The only material gift I've gotten this year was a really hideous ceramic angel that will probably always occupy a place of pride in my office once I have one because I adore the student who gave it to me.

Duchesse said...

FB said it all! My sons went to a French school (as part of Canada's official languages legislation). There was not one teacher from daycare through high school who did not appreciate a good bottle of wine.
And lord knows teaching my kids, they needed it.

Frugal Scholar said...

@All--So many good ideas. I think the gifts here only go through grade 6 and then peter out.

@E.C.-- If you stay in teaching, do not display that gift in your office. You will get 100s more. One of my colleagues said, "Why does everyone bring me zebras?" I said, "Look around."

@Duchesse--I don't know about the wine around here.

nicoleandmaggie said...

What a sweet guy!

My fourth grade teacher collected pencils. I loved that.

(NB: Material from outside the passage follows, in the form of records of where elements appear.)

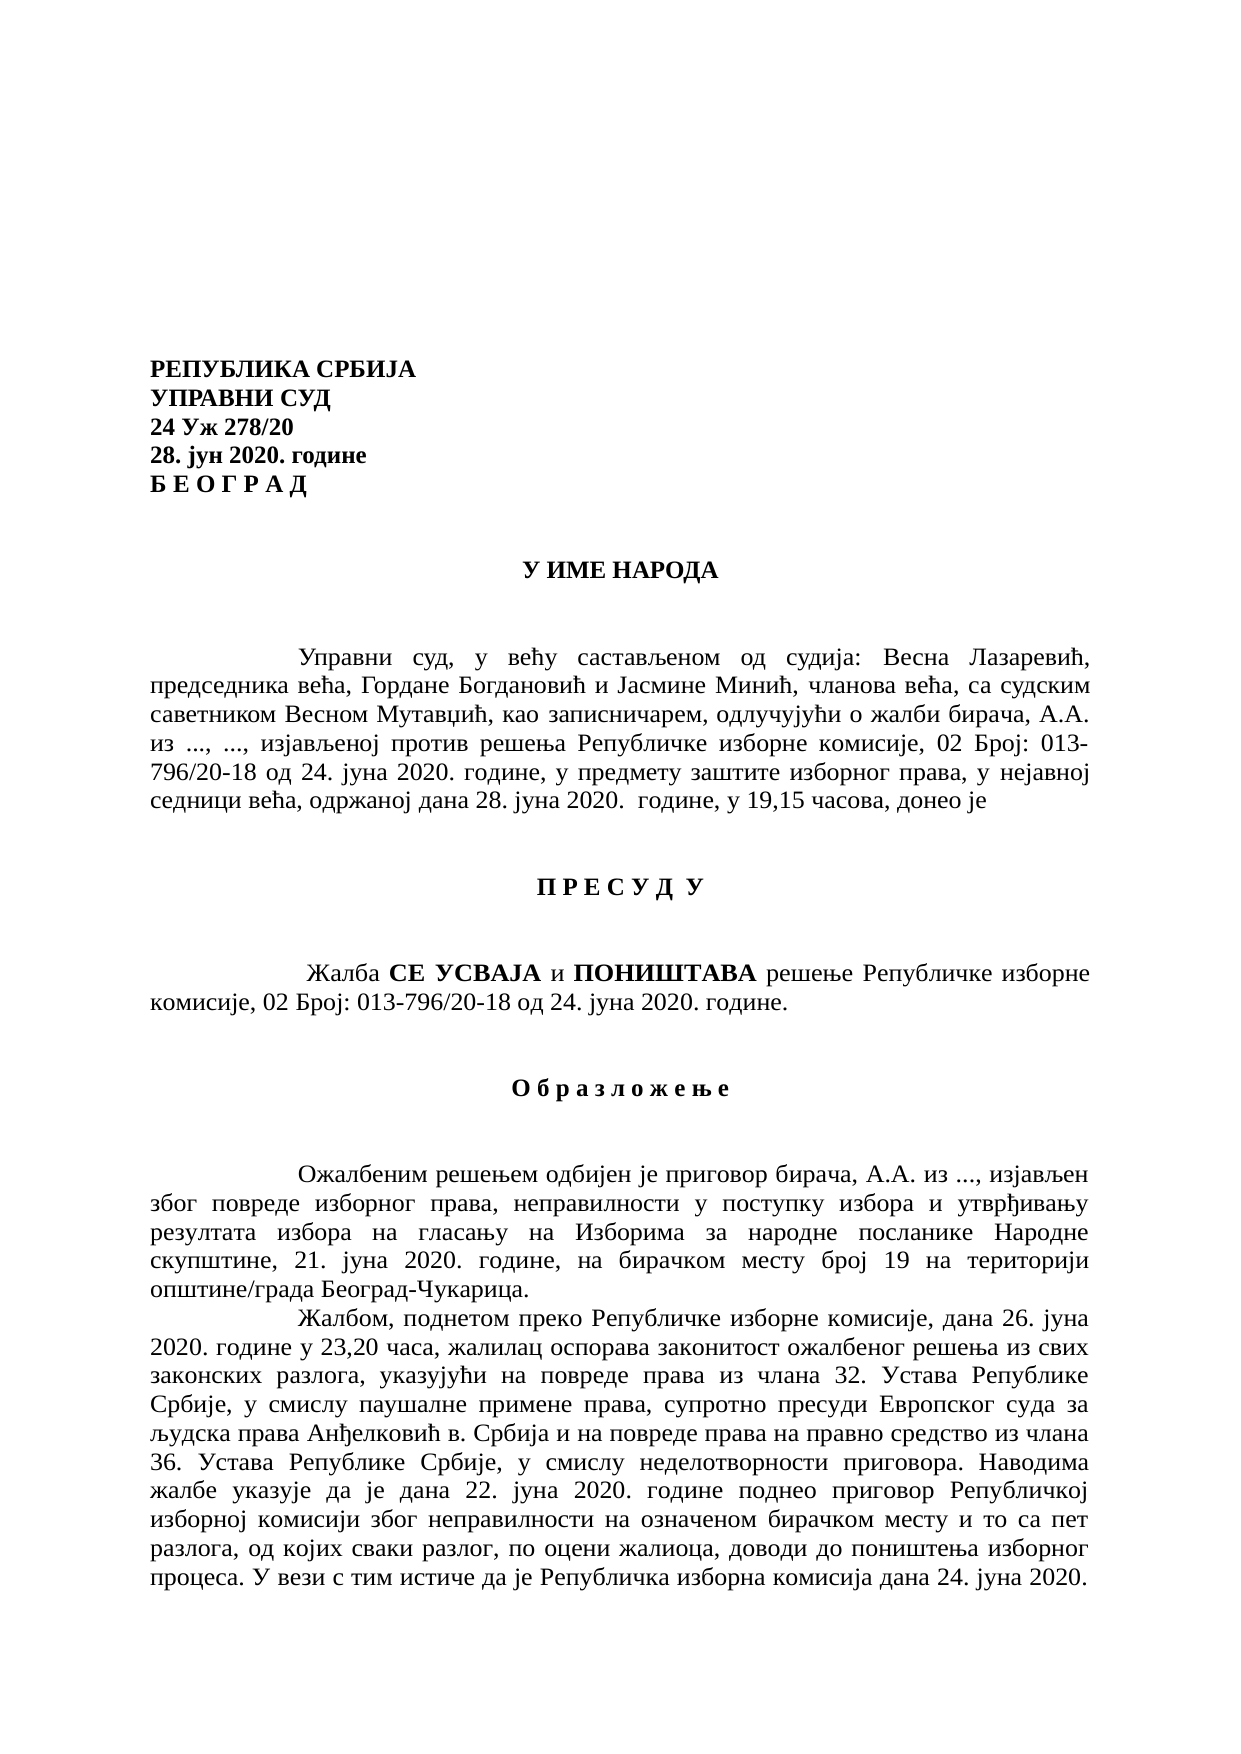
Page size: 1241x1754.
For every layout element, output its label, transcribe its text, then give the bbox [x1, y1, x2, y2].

text 28. јун 2020. године [150, 440, 1090, 469]
text Жалбом, поднетом преко Републичке изборне комисије, дана 26. јуна 2020. године у 23,20 часа, жалилац оспорава законитост ожалбеног решења из свих законских разлога, указујући на повреде права из члана 32. Устава Републике Србије, у смислу паушалне примене права, супротно пресуди Европског суда за људска права Анђелковић в. Србија и на повреде права на правно средство из члана 36. Устава Републике Србије, у смислу неделотворности приговора. Наводима жалбе указује да је дана 22. јуна 2020. године поднео приговор Републичкој изборној комисији због неправилности на означеном бирачком месту и то са пет разлога, од којих сваки разлог, по оцени жалиоца, доводи до поништења изборног процеса. У вези с тим истиче да је Републичка изборна комисија дана 24. јуна 2020. [150, 1303, 1090, 1590]
text У ИМЕ НАРОДА [150, 555, 1090, 584]
text Ожалбеним решењем одбијен је приговор бирача, A.A. из ..., изјављен због повреде изборног права, неправилности у поступку избора и утврђивању резултата избора на гласању на Изборима за народне посланике Народне скупштине, 21. јуна 2020. године, на бирачком месту број 19 на територији општине/града Београд-Чукарица. [150, 1159, 1090, 1303]
text УПРАВНИ СУД [150, 383, 1090, 412]
text РЕПУБЛИКА СРБИЈА [150, 148, 1090, 383]
text О б р а з л о ж е њ е [150, 1073, 1090, 1102]
text Жалба СЕ УСВАЈА и ПОНИШТАВА решење Републичке изборне комисије, 02 Број: 013-796/20-18 од 24. јуна 2020. године. [150, 958, 1090, 1015]
text Управни суд, у већу састављеном од судија: Весна Лазаревић, председника већа, Гордане Богдановић и Јасмине Минић, чланова већа, са судским саветником Весном Мутавџић, као записничарем, одлучујући о жалби бирача, A.A. из ..., ..., изјављеној против решења Републичке изборне комисије, 02 Број: 013-796/20-18 од 24. јуна 2020. године, у предмету заштите изборног права, у нејавној седници већа, одржаној дана 28. јуна 2020. године, у 19,15 часова, донео је [150, 642, 1090, 814]
text 24 Уж 278/20 [150, 412, 1090, 440]
text П Р Е С У Д У [150, 872, 1090, 900]
text Б Е О Г Р А Д [150, 469, 1090, 498]
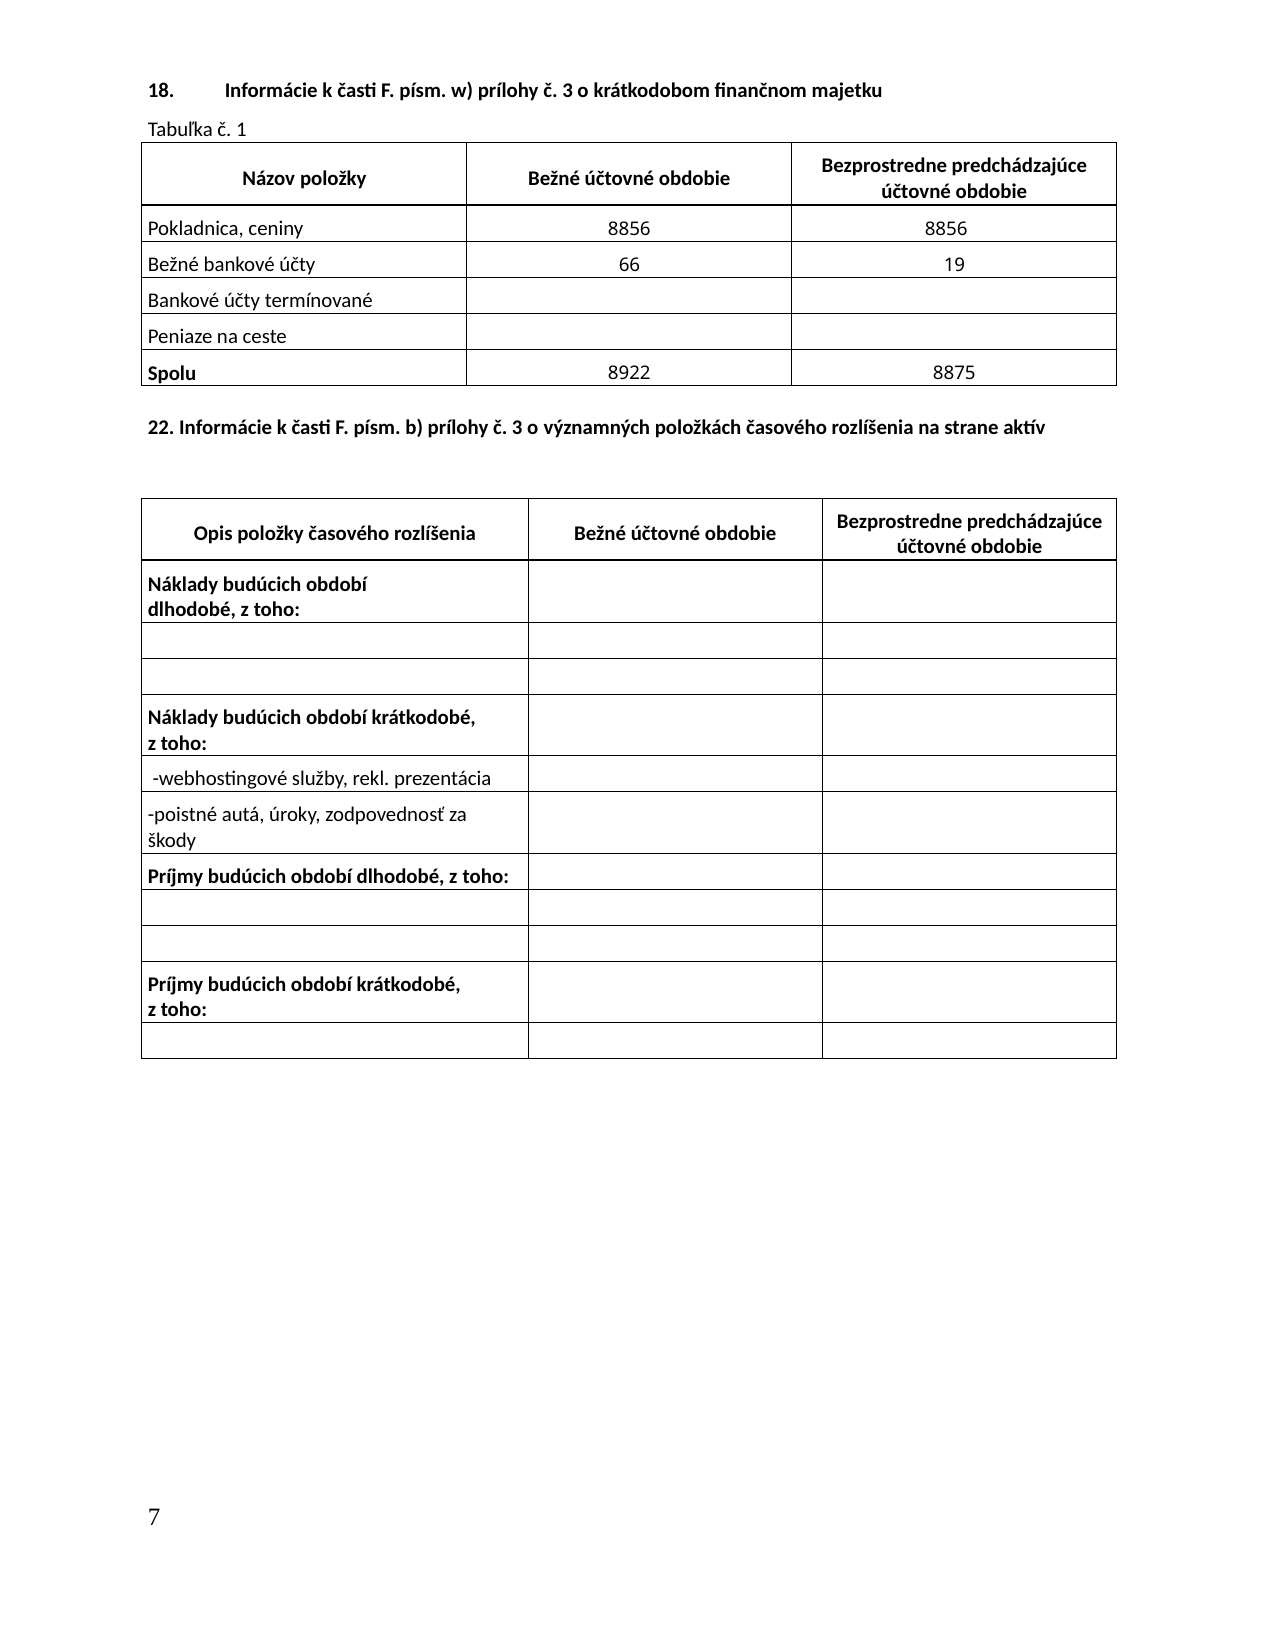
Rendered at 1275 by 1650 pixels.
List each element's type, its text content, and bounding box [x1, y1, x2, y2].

table_header Opis položky časového rozlíšenia [142, 499, 528, 559]
table_cell [823, 962, 1116, 1022]
table_cell Náklady budúcich období krátkodobé, z toho: [142, 695, 528, 755]
table_cell [529, 1023, 822, 1058]
table_cell Bankové účty termínované [142, 278, 466, 313]
table_cell [142, 890, 528, 924]
table_cell [792, 314, 1116, 349]
table_cell [467, 278, 791, 313]
table_cell [823, 890, 1116, 924]
table_cell [823, 623, 1116, 658]
text Tabuľka č. 1 [148, 113, 1127, 142]
table_cell [529, 659, 822, 694]
table_cell 8856 [792, 206, 1116, 241]
table_cell 19 [792, 242, 1116, 277]
table_cell Peniaze na ceste [142, 314, 466, 349]
table_cell [823, 926, 1116, 961]
table_cell [529, 926, 822, 961]
table_cell Náklady budúcich období dlhodobé, z toho: [142, 561, 528, 622]
table_cell Bežné bankové účty [142, 242, 466, 277]
table_cell [529, 561, 822, 622]
table_cell [823, 561, 1116, 622]
text 22. Informácie k časti F. písm. b) prílohy č. 3 o významných položkách časového rozlíšenia na strane aktív [148, 414, 1127, 440]
table_cell [529, 792, 822, 852]
table_cell Pokladnica, ceniny [142, 206, 466, 241]
table_cell [467, 314, 791, 349]
table_cell [142, 659, 528, 694]
table_header Bežné účtovné obdobie [529, 499, 822, 559]
table_cell 66 [467, 242, 791, 277]
table_cell Príjmy budúcich období dlhodobé, z toho: [142, 854, 528, 888]
table_cell 8875 [792, 350, 1116, 385]
table_cell 8856 [467, 206, 791, 241]
table_header Bežné účtovné obdobie [467, 143, 791, 203]
table_cell 8922 [467, 350, 791, 385]
table_cell [529, 890, 822, 924]
table_cell [823, 695, 1116, 755]
table_cell [823, 659, 1116, 694]
table_cell [529, 623, 822, 658]
table_cell [529, 854, 822, 888]
table_cell Príjmy budúcich období krátkodobé, z toho: [142, 962, 528, 1022]
table_cell [529, 756, 822, 791]
text 18. Informácie k časti F. písm. w) prílohy č. 3 o krátkodobom finančnom majetku [148, 74, 1127, 103]
table_cell [823, 756, 1116, 791]
table_header Bezprostredne predchádzajúce účtovné obdobie [792, 143, 1116, 203]
table_header Bezprostredne predchádzajúce účtovné obdobie [823, 499, 1116, 559]
table_header Názov položky [142, 143, 466, 203]
table_cell [529, 695, 822, 755]
table_cell [823, 792, 1116, 852]
table_cell [823, 1023, 1116, 1058]
table_cell [142, 926, 528, 961]
table_cell -webhostingové služby, rekl. prezentácia [142, 756, 528, 791]
table_cell [792, 278, 1116, 313]
table_cell [529, 962, 822, 1022]
table_cell Spolu [142, 350, 466, 385]
table_cell [142, 1023, 528, 1058]
table_cell [142, 623, 528, 658]
table_cell [823, 854, 1116, 888]
table_cell -poistné autá, úroky, zodpovednosť za škody [142, 792, 528, 852]
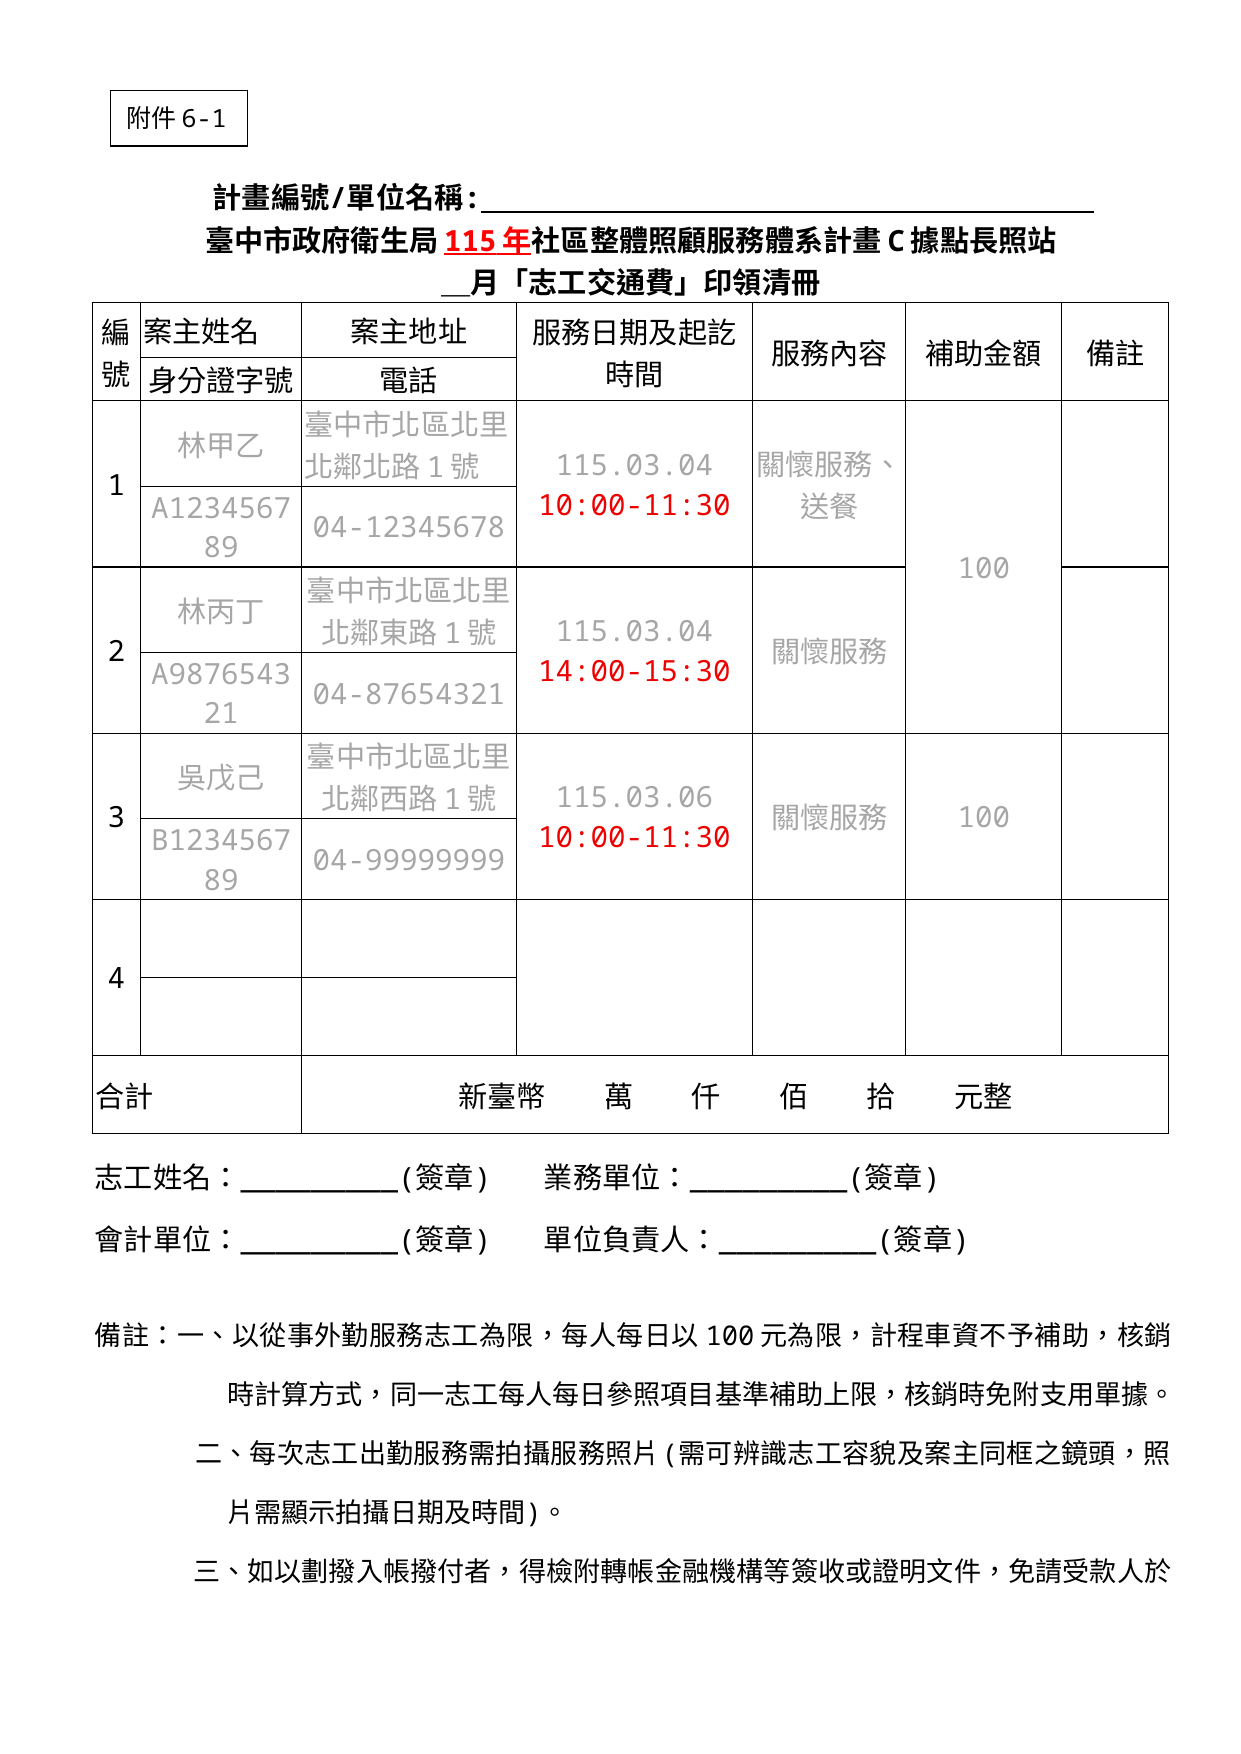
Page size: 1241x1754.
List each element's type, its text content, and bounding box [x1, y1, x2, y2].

At the end of the year I was the only third grader who didn't know she was supposed to bring a gift to the class. But that morning I'd found a four leaf clover and gave it. She cried and laminated it... so I think that went over well.

These days we give $20 gift certificates to Target or a specialty grocery. Growing up the teachers made more than my family did (strong union state vs. single income female humanities professor with long-term unemployed spouse), but out here there's no unions and both preschool and elementary school teachers can use a few extra dollars during the holidays a lot more than we can. Of course, there's no letter grades yet...we may have to reconsider that gift once there are.

I also have allergies and HATE candles.

My Asian students (both East Asian and Continental) are the only ones who give me gifts, and they're always very lovely. Usually they give good luck charms, but occasionally a decorative cup or scarf.

SewingLibrarian said...

When my daughter was finishing kindergarten, we mothers knew the teacher was longing to visit her son and family in another state. So we pooled our money and gave her enough to buy an airline ticket. She really appreciated that gift. She was and is an exceptional teacher, and I'm so glad my son has her as his teacher this year. Maybe another trip is in her future!

Duchesse said...

A year later, I'd still say, wine-unless you know they abstain.

One teacher I know asks for a canned food donation; she puts out a basket and the kids bring items. It then goes to a food bank. She talks with her students about her life growing up on food stamps and how much her family appreciated Christmas baskets from a local agency.

Jane said...

Well since I'm a teacher I thought I'd weigh in on this topic. FB & FabulouslyBroke has the right idea - consumable or redeemable (or nothing would also be appreciated) so we don't have to find space in the cupboard for more mugs we won't use. BUT I don't know a teacher that doesn't drink coffee or tea - we seem to live on it - so a coffee card or beans or teabags would be an awesome gift. I have a couple of parents who always give Tim Horton cards and I really appreciate those:)

Frugal Scholar said...

@nic/mag--Love the pencils! And the certificate to a specialty grocery--that's just great.

@SewingLibrarian--that's the best thing I ever heard of.

@Duchesse-Love the food bank idea too.

@Jane--Coffee, tea--can't go wrong. And I guess you can re-gift if you don't use either.